Scientific classification
- Kingdom: Plantae
- Clade: Tracheophytes
- Clade: Angiosperms
- Clade: Eudicots
- Clade: Rosids
- Order: Fabales
- Family: Fabaceae
- Subfamily: Faboideae
- Genus: Chorizema
- Species: C. humile
- Binomial name: Chorizema humile Turcz.

= Chorizema humile =

- Genus: Chorizema
- Species: humile
- Authority: Turcz.
- Conservation status: R

Species of legume

Chorizema humile is a species of flowering plant in the family Fabaceae and is endemic to the southwest of Western Australia. It is a sprawling, prostrate or low-lying shrub with egg-shaped or wedge-shaped leaves and yellow and reddish-brown flowers.

==Description==
Chorizema humile is a sprawling, prostrate or low-lying shrub with branches 15–30 cm long. Its leaves are leathery, egg-shaped with the narrower end towards the base, or wedge-shaped, 4–9 mm long with a short, down-turned point on the end. The flowers are arranged in racemes, each flower on a short pedicel. The sepals are softly-hairy and about 6.5 mm long, the upper two lobes joined for about half their length. The standard petal is twice as long as the sepals, the keel slightly longer than the sepals. Flowering occurs from July to September.

==Taxonomy==
Chorizema humile was first formally described in 1853 by Nikolai Turczaninow in the Bulletin de la Société Impériale des Naturalistes de Moscou from specimens collected by James Drummond. The specific epithet (humile) means "low in stature".

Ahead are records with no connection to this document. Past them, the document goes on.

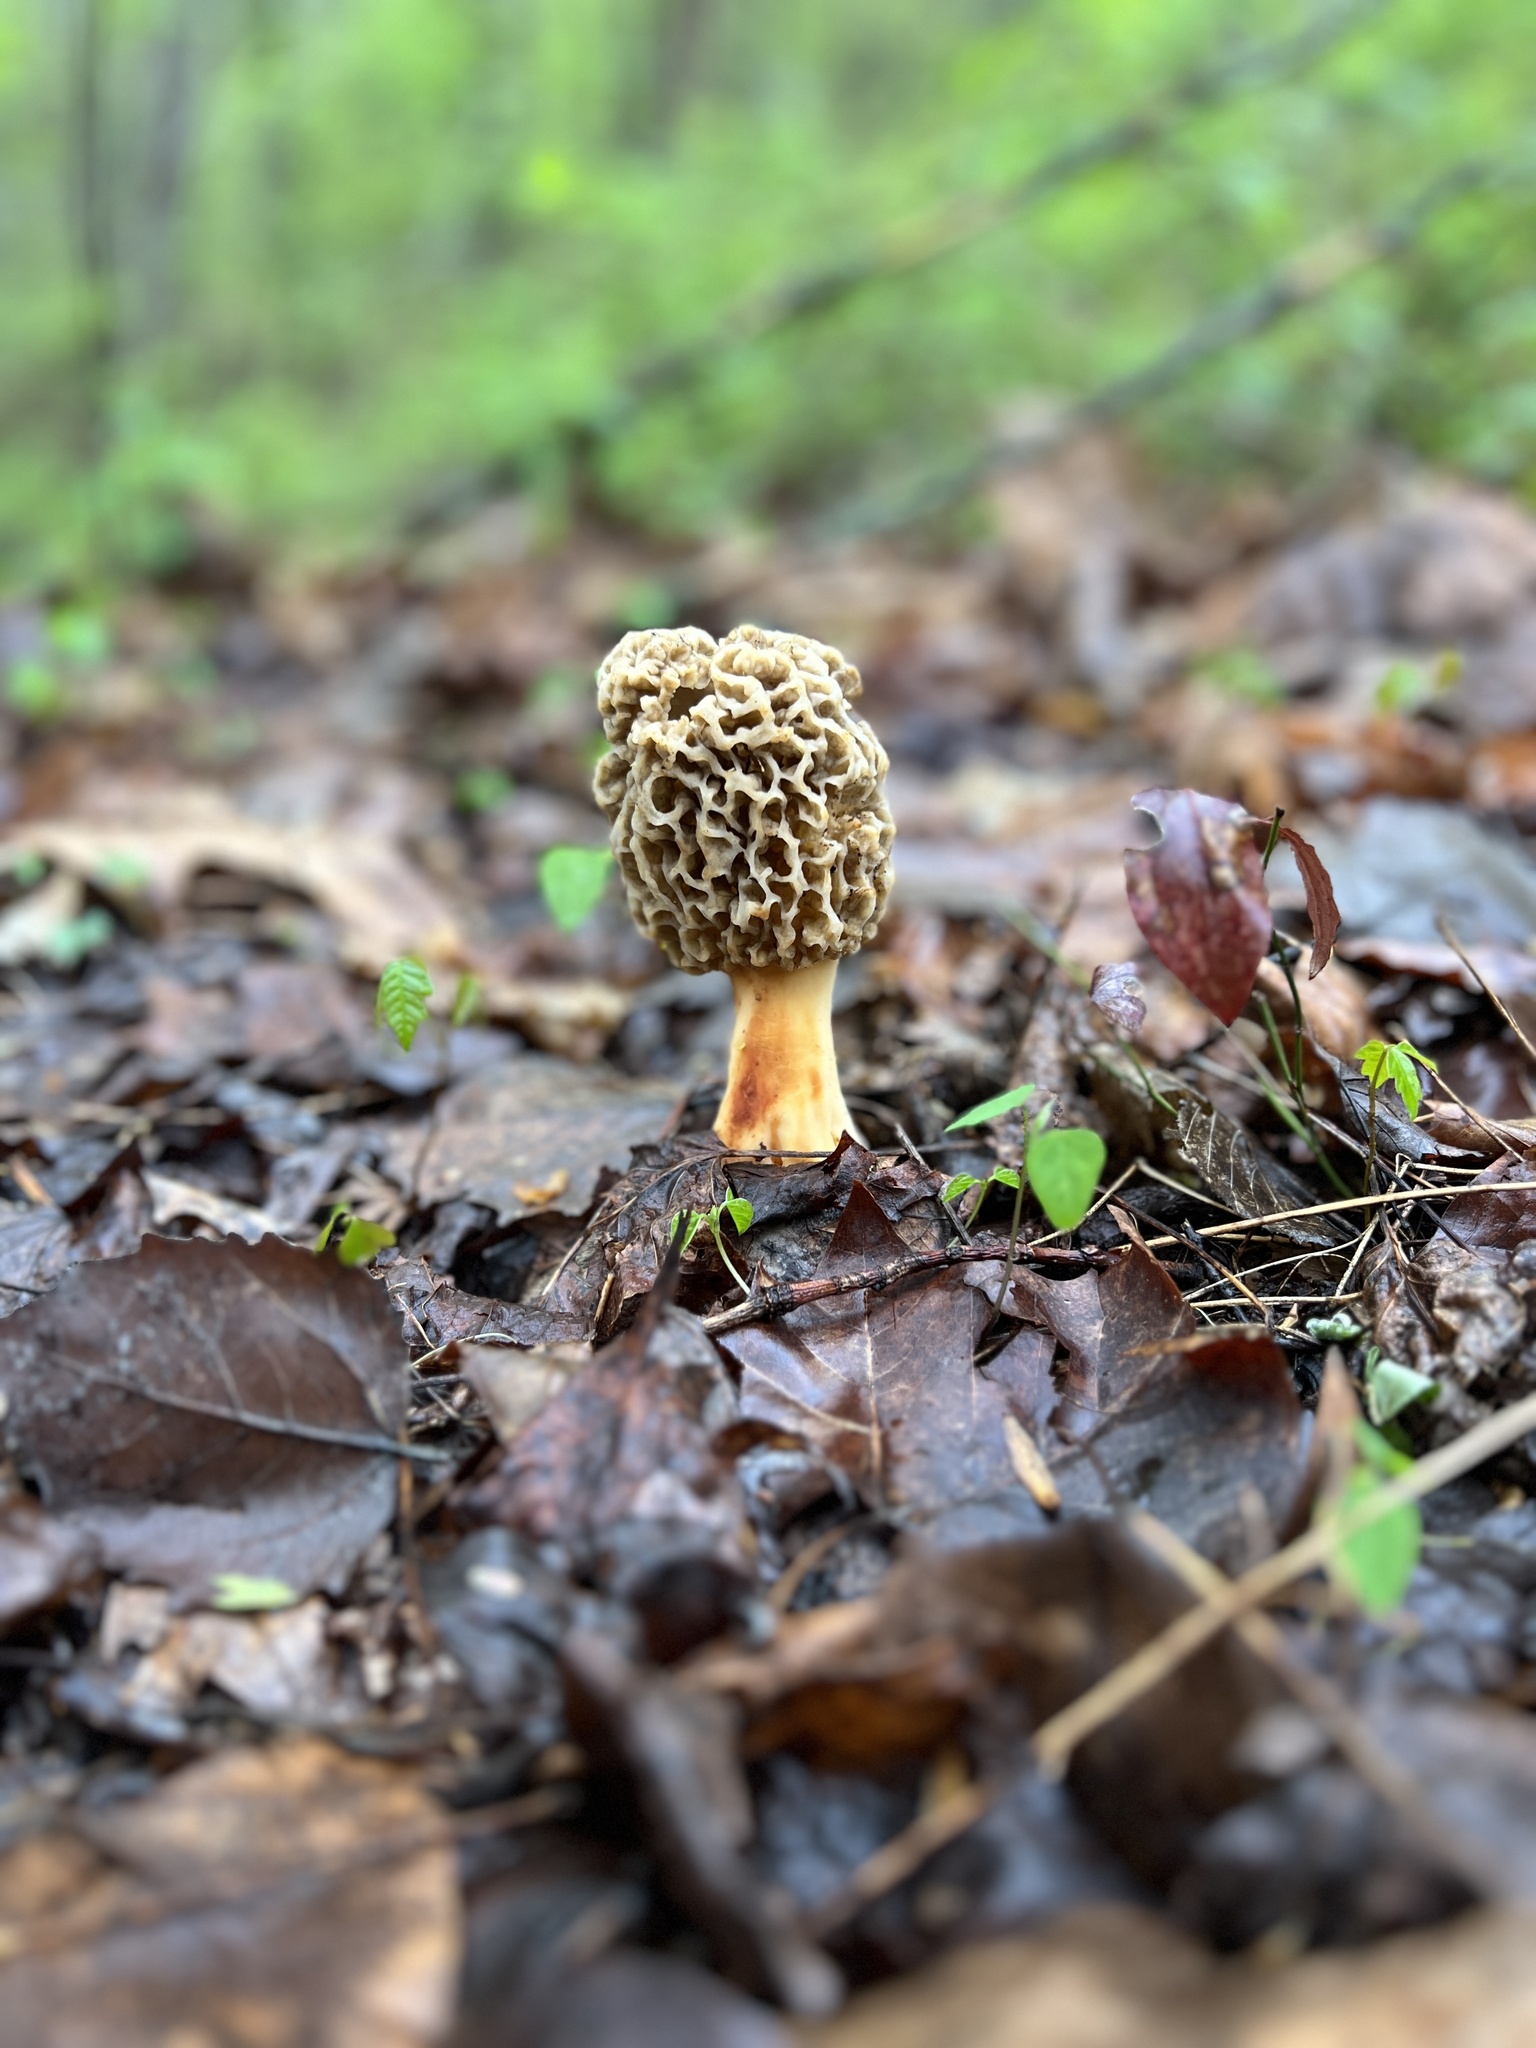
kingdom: Fungi
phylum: Ascomycota
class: Pezizomycetes
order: Pezizales
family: Morchellaceae
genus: Morchella
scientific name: Morchella americana
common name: White morel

==Distribution and habitat==
This species of pea grows on plains in sandy clay or loam in the Avon Wheatbelt and Geraldton Sandplains bioregions of south-western Western Australia.

==Conservation status==
Chorizema humile is listed as "Threatened" by the Western Australian Government Department of Biodiversity, Conservation and Attractions, meaning that it is in danger of extinction.